There are some pretty amazing cakes out there. Like the cake my co-blogger Sarah located for her son's birthday : dino-themed, marzipan-covered, cute-as-a-button... But that was for a whole birthday party, complete with paper plates, streamers, a hundred delicious dishes, small healthy treats in the shape of penguins, friends, in-laws, and other kids.
|OK so this isn't actually the cake Sarah made. |
She didn't get her one year-old P confused with a nine year-old named Joey.
You wanna make a cake like this? You're that kind of mama? Well I'm not about to stop you.
First, leave this blog.
Second, go to: http://www.instructables.com/id/3d-Dinosaur-Birthday-Cake/
Third, don't come back.
For Sweet Baby James' birthday, it was just us.
I'm not about to buy a dino cake for just us. Because that would be expensive.
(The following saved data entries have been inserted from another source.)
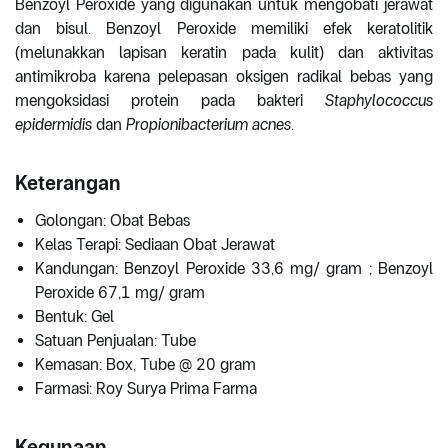
Benzoyl Peroxide yang digunakan untuk mengobati jerawat
dan bisul. Benzoyl Peroxide memiliki efek keratolitik
(melunakkan lapisan keratin pada kulit) dan aktivitas
antimikroba karena pelepasan oksigen radikal bebas yang
mengoksidasi protein pada bakteri
Staphylococcus
epidermidis
dan
Propionibacterium acnes
.
Keterangan
Golongan: Obat Bebas
Kelas Terapi: Sediaan Obat Jerawat
Kandungan: Benzoyl Peroxide 33,6 mg/ gram ; Benzoyl
Peroxide 67,1 mg/ gram
Bentuk: Gel
Satuan Penjualan: Tube
Kemasan: Box, Tube @ 20 gram
Farmasi: Roy Surya Prima Farma
Kegunaan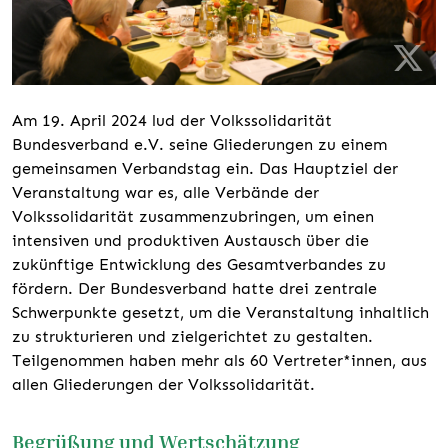
Am 19. April 2024 lud der Volkssolidarität
Bundesverband e.V. seine Gliederungen zu einem
gemeinsamen Verbandstag ein. Das Hauptziel der
Veranstaltung war es, alle Verbände der
Volkssolidarität zusammenzubringen, um einen
intensiven und produktiven Austausch über die
zukünftige Entwicklung des Gesamtverbandes zu
fördern. Der Bundesverband hatte drei zentrale
Schwerpunkte gesetzt, um die Veranstaltung inhaltlich
zu strukturieren und zielgerichtet zu gestalten.
Teilgenommen haben mehr als 60 Vertreter*innen, aus
allen Gliederungen der Volkssolidarität.
Begrüßung und Wertschätzung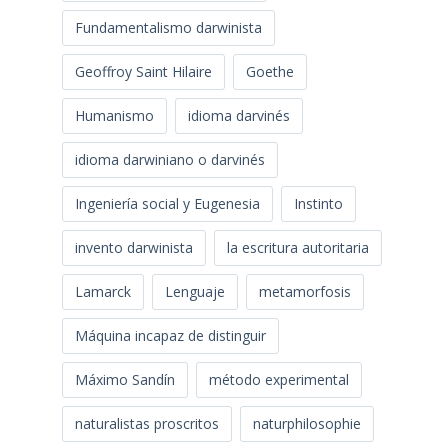
Fundamentalismo darwinista
Geoffroy Saint Hilaire
Goethe
Humanismo
idioma darvinés
idioma darwiniano o darvinés
Ingeniería social y Eugenesia
Instinto
invento darwinista
la escritura autoritaria
Lamarck
Lenguaje
metamorfosis
Máquina incapaz de distinguir
Máximo Sandín
método experimental
naturalistas proscritos
naturphilosophie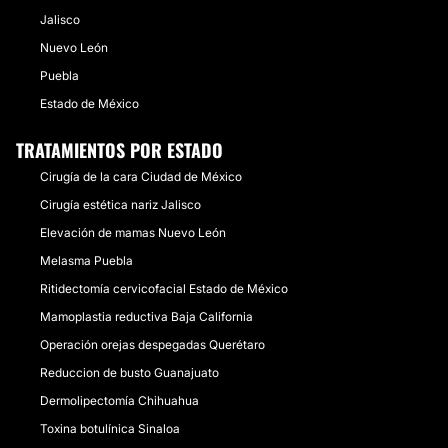
Jalisco
Nuevo León
Puebla
Estado de México
TRATAMIENTOS POR ESTADO
Cirugía de la cara Ciudad de México
Cirugía estética nariz Jalisco
Elevación de mamas Nuevo León
Melasma Puebla
Ritidectomía cervicofacial Estado de México
Mamoplastia reductiva Baja California
Operación orejas despegadas Querétaro
Reduccion de busto Guanajuato
Dermolipectomía Chihuahua
Toxina botulínica Sinaloa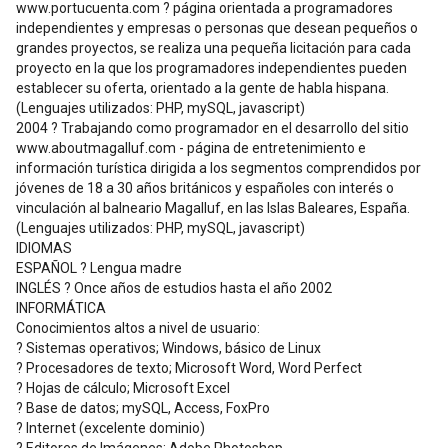
www.portucuenta.com ? página orientada a programadores
independientes y empresas o personas que desean pequeños o
grandes proyectos, se realiza una pequeña licitación para cada
proyecto en la que los programadores independientes pueden
establecer su oferta, orientado a la gente de habla hispana.
(Lenguajes utilizados: PHP, mySQL, javascript)
2004 ? Trabajando como programador en el desarrollo del sitio
www.aboutmagalluf.com - página de entretenimiento e
información turística dirigida a los segmentos comprendidos por
jóvenes de 18 a 30 años británicos y españoles con interés o
vinculación al balneario Magalluf, en las Islas Baleares, España.
(Lenguajes utilizados: PHP, mySQL, javascript)
IDIOMAS
ESPAÑOL ? Lengua madre
INGLÉS ? Once años de estudios hasta el año 2002
INFORMÁTICA
Conocimientos altos a nivel de usuario:
? Sistemas operativos; Windows, básico de Linux
? Procesadores de texto; Microsoft Word, Word Perfect
? Hojas de cálculo; Microsoft Excel
? Base de datos; mySQL, Access, FoxPro
? Internet (excelente dominio)
? Editores de Imágenes; Adobe Photoshop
Also, I forgot to order it ahead of time.
Enter, the New York Times recipe blog. I guess intellectuals need to eat after all.
The Molasses Cake is one of those fake foods. You know what I'm talking about – everyone tells you it tastes 'just like' the real one but actually it's healthy and doesn't contain anything worth trading into your friend's lunch-box. Like plain yogourt isn't whipped cream and bran flakes aren't exactly sugar cereal. In fact, there's a whole rainbow of deception in this adult-to-kids lie...
- Zucchini bread = Chocolate cake.
- Frozen yogourt = Ice cream
- Carrob anything = Chocolate anything
- Frozen juice (you know that kind with the little red plastic tops that you put in the freezer yourself) = Popsicles
- Kale chips = Potato chips
- Small pieces of red onion = Special bacon bits
- Tofu dogs = Hot dogs
- McDonald's = A home renovation supply store
(many thanks to fb friends for sharing their memories – I know it was painful)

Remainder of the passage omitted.